> Given text:
<<<<

Victorian novels put people off because they're frequently so long. I'm about 200 pages into the book, and I have another 600 to go, so it is going to take me a while to read it. But I'm actually glad. I love this book! The plot (so far) runs something like this: characters from the upper classes and fringes of nobility become enamored of the despicable Augustus Melmotte and his family. Their questionable background and poor sense of social niceties repulses everyone, but their enormous fortune also thrills them, and while everyone despises the Melmottes and talks about them behind their backs, everyone is also willing to entertain them--even marry them--in order to have a taste of their fortune. What makes the book so palatable is that even though it takes place in 1870s England, the actions of the characters are very 2010. The pyramid-like investment scheme that Melmotte oversees reeks of Bernie Madoff and the investment disasters we've witnessed over the past few years.
But it's the wit of the book that makes it most enjoyable. Everywhere there is double-talk, double entendre, and plot twists that you can sense are coming but are still completely startling in the way they create ironic twists in the storyline. With characters' names like Dolly Longestaffe and Lord Damask Monogram, how could you not help but grin? And with passages like the following involving the manipulative-but-maternally devoted Lady Matilda Carbury, I find myself laughing out loud at the brilliance of the writing.

>>>>

> Objectives:
1. In the review of the Victorian novel, reproduce everything from "But it's the" down to "of the writing.".
2. Which lines of the listing contain the string "What"? Copy each of them, treating uppercase and lowercase as different.

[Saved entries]
<<<<

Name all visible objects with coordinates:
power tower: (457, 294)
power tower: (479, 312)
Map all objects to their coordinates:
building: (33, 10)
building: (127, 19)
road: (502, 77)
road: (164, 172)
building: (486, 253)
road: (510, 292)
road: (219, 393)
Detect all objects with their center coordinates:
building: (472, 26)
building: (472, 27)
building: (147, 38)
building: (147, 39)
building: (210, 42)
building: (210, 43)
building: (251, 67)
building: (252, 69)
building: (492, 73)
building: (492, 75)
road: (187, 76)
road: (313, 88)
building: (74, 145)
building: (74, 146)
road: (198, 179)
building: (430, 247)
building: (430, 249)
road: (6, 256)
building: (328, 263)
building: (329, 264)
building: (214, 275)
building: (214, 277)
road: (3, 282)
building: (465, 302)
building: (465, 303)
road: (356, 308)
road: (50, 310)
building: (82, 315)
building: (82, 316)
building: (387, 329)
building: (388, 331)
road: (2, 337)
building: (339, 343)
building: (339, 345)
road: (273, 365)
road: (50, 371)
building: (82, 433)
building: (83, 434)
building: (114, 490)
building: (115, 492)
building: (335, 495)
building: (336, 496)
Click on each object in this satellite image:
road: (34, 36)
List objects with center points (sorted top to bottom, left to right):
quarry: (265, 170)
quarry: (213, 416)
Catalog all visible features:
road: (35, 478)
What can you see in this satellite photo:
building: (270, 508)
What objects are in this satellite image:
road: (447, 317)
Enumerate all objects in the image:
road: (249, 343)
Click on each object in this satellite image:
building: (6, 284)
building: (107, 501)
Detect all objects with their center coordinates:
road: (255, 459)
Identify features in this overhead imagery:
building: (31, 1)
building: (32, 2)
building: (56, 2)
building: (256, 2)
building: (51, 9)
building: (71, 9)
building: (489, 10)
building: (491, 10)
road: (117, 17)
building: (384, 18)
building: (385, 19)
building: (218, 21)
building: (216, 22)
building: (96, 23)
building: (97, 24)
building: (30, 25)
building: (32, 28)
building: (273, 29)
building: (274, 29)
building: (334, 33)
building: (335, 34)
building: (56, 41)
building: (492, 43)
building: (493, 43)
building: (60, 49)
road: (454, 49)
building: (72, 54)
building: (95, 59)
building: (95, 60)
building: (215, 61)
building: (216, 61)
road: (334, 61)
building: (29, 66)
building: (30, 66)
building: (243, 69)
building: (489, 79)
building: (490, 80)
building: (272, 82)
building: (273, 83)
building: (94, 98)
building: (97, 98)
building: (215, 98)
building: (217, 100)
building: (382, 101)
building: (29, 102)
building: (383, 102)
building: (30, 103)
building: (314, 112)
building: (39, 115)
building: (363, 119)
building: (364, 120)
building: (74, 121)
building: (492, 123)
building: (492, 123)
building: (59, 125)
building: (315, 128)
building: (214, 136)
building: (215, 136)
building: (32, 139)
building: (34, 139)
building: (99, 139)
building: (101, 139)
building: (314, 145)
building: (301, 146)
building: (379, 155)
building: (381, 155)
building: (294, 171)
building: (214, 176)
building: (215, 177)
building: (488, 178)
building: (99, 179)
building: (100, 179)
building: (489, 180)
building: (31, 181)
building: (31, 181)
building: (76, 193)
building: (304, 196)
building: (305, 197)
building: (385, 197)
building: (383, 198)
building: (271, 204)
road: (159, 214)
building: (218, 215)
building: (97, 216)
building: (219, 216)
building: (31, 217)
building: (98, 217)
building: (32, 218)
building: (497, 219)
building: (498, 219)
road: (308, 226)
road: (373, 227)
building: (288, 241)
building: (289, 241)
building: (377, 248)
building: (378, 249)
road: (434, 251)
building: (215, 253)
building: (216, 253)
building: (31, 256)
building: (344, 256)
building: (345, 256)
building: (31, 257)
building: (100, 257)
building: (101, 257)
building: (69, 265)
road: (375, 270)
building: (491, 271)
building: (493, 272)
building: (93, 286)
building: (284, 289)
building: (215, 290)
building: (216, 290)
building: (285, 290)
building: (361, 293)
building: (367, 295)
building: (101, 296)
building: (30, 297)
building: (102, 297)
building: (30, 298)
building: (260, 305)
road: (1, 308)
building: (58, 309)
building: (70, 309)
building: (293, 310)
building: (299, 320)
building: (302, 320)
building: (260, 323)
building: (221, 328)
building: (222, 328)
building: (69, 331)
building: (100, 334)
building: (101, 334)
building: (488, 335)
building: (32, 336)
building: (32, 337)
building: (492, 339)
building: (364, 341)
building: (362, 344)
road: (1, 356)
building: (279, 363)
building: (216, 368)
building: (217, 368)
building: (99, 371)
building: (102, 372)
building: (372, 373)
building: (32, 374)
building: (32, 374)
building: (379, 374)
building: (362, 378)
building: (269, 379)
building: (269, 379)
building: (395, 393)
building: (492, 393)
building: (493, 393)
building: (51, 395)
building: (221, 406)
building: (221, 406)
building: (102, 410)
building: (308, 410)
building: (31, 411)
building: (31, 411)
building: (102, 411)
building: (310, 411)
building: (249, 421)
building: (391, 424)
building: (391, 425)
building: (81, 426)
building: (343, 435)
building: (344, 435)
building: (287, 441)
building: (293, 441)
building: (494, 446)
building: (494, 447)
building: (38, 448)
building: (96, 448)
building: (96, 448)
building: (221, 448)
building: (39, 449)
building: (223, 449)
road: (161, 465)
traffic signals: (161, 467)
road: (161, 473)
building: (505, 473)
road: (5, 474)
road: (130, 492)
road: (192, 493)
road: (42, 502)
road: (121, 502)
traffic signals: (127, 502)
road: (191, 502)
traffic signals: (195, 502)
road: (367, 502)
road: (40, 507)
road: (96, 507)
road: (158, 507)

>>>>

> Solution set:
1.
But it's the wit of the book that makes it most enjoyable. Everywhere there is double-talk, double entendre, and plot twists that you can sense are coming but are still completely startling in the way they create ironic twists in the storyline. With characters' names like Dolly Longestaffe and Lord Damask Monogram, how could you not help but grin? And with passages like the following involving the manipulative-but-maternally devoted Lady Matilda Carbury, I find myself laughing out loud at the brilliance of the writing.

2.
What can you see in this satellite photo:
What objects are in this satellite image:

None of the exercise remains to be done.